(Stored data)
=== Begin Enclosure ===

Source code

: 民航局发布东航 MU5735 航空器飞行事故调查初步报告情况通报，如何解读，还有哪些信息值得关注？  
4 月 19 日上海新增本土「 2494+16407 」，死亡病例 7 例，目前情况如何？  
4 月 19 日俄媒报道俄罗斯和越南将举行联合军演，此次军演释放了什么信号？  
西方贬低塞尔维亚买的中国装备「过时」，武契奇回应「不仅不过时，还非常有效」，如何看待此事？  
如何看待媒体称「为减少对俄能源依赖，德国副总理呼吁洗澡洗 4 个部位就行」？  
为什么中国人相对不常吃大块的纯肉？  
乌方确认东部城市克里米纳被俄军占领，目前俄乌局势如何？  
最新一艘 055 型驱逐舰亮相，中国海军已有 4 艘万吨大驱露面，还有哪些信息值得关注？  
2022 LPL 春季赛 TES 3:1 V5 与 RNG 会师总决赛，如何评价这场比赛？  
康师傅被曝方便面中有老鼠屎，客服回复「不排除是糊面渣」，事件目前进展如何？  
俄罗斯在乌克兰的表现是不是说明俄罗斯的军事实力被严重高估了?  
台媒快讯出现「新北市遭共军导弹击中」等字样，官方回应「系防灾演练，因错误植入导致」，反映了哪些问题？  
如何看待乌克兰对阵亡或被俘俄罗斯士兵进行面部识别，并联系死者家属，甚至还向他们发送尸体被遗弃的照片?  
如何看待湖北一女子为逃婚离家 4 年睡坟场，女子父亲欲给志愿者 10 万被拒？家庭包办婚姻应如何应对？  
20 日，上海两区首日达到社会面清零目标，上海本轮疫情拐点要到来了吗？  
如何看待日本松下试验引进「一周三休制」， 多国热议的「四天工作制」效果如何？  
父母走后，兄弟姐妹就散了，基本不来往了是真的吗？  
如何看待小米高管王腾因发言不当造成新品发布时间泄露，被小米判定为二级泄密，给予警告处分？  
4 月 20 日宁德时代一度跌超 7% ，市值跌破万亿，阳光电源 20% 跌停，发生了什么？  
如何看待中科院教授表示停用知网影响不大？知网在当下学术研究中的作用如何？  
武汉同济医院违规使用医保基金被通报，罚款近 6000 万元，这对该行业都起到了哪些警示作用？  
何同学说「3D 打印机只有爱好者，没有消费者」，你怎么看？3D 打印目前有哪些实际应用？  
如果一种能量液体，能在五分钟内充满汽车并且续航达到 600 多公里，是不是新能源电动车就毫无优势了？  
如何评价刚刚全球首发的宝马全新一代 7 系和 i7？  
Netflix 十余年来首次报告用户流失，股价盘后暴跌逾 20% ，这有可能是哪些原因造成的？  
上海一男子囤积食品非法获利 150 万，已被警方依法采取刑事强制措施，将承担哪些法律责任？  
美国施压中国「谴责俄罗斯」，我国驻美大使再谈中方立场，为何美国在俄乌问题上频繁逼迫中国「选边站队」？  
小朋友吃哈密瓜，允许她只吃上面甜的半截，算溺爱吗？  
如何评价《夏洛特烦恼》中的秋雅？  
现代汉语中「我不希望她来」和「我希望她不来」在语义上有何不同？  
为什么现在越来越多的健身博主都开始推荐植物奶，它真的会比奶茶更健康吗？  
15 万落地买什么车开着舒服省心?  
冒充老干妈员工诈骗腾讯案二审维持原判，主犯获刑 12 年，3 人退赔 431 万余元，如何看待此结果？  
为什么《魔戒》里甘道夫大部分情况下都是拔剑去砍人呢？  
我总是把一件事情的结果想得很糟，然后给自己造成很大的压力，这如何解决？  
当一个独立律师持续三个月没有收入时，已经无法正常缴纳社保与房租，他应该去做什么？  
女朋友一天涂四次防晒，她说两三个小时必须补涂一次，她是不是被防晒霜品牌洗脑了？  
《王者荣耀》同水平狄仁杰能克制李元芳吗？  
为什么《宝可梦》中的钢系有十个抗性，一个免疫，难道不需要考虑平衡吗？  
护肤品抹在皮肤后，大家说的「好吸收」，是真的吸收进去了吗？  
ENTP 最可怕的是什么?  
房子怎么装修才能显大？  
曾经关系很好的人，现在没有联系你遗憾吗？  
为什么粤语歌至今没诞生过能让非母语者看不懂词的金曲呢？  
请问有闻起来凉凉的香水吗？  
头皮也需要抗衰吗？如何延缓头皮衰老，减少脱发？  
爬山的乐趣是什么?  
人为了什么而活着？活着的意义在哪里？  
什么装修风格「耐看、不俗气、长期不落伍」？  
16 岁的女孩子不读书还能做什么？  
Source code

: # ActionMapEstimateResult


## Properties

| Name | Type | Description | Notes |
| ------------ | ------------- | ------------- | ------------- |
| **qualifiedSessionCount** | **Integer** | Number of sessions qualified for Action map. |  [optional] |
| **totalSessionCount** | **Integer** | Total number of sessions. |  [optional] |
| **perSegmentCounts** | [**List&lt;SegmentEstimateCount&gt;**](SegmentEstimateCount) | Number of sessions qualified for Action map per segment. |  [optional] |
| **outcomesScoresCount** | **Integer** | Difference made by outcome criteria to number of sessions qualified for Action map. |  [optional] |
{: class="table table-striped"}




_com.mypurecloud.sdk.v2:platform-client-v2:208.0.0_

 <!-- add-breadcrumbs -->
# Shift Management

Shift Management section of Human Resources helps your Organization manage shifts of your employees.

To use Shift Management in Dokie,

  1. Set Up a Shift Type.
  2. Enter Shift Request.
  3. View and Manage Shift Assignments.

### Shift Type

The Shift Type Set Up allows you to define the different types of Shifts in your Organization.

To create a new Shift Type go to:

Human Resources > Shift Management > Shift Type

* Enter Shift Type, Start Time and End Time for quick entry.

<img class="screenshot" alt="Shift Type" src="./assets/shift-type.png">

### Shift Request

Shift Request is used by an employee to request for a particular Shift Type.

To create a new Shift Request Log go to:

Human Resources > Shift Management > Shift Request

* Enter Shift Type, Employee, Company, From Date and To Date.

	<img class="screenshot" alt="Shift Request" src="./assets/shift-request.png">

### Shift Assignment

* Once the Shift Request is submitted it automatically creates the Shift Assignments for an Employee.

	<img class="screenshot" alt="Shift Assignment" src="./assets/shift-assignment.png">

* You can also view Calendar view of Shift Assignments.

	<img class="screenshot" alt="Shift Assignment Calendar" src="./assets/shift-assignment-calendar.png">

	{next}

=== End Enclosure ===

## Instructions for the task
Transcribe, exactly and without additions, the lines of the records above, beginning with the line that contains "小朋友吃哈密瓜，允许她只吃上面甜的半截，算溺爱吗？" and ending with the line that contains "Shift Management section", both included.

## Written answer
小朋友吃哈密瓜，允许她只吃上面甜的半截，算溺爱吗？  
如何评价《夏洛特烦恼》中的秋雅？  
现代汉语中「我不希望她来」和「我希望她不来」在语义上有何不同？  
为什么现在越来越多的健身博主都开始推荐植物奶，它真的会比奶茶更健康吗？  
15 万落地买什么车开着舒服省心?  
冒充老干妈员工诈骗腾讯案二审维持原判，主犯获刑 12 年，3 人退赔 431 万余元，如何看待此结果？  
为什么《魔戒》里甘道夫大部分情况下都是拔剑去砍人呢？  
我总是把一件事情的结果想得很糟，然后给自己造成很大的压力，这如何解决？  
当一个独立律师持续三个月没有收入时，已经无法正常缴纳社保与房租，他应该去做什么？  
女朋友一天涂四次防晒，她说两三个小时必须补涂一次，她是不是被防晒霜品牌洗脑了？  
《王者荣耀》同水平狄仁杰能克制李元芳吗？  
为什么《宝可梦》中的钢系有十个抗性，一个免疫，难道不需要考虑平衡吗？  
护肤品抹在皮肤后，大家说的「好吸收」，是真的吸收进去了吗？  
ENTP 最可怕的是什么?  
房子怎么装修才能显大？  
曾经关系很好的人，现在没有联系你遗憾吗？  
为什么粤语歌至今没诞生过能让非母语者看不懂词的金曲呢？  
请问有闻起来凉凉的香水吗？  
头皮也需要抗衰吗？如何延缓头皮衰老，减少脱发？  
爬山的乐趣是什么?  
人为了什么而活着？活着的意义在哪里？  
什么装修风格「耐看、不俗气、长期不落伍」？  
16 岁的女孩子不读书还能做什么？  
Source code

: # ActionMapEstimateResult


## Properties

| Name | Type | Description | Notes |
| ------------ | ------------- | ------------- | ------------- |
| **qualifiedSessionCount** | **Integer** | Number of sessions qualified for Action map. |  [optional] |
| **totalSessionCount** | **Integer** | Total number of sessions. |  [optional] |
| **perSegmentCounts** | [**List&lt;SegmentEstimateCount&gt;**](SegmentEstimateCount) | Number of sessions qualified for Action map per segment. |  [optional] |
| **outcomesScoresCount** | **Integer** | Difference made by outcome criteria to number of sessions qualified for Action map. |  [optional] |
{: class="table table-striped"}




_com.mypurecloud.sdk.v2:platform-client-v2:208.0.0_

 <!-- add-breadcrumbs -->
# Shift Management

Shift Management section of Human Resources helps your Organization manage shifts of your employees.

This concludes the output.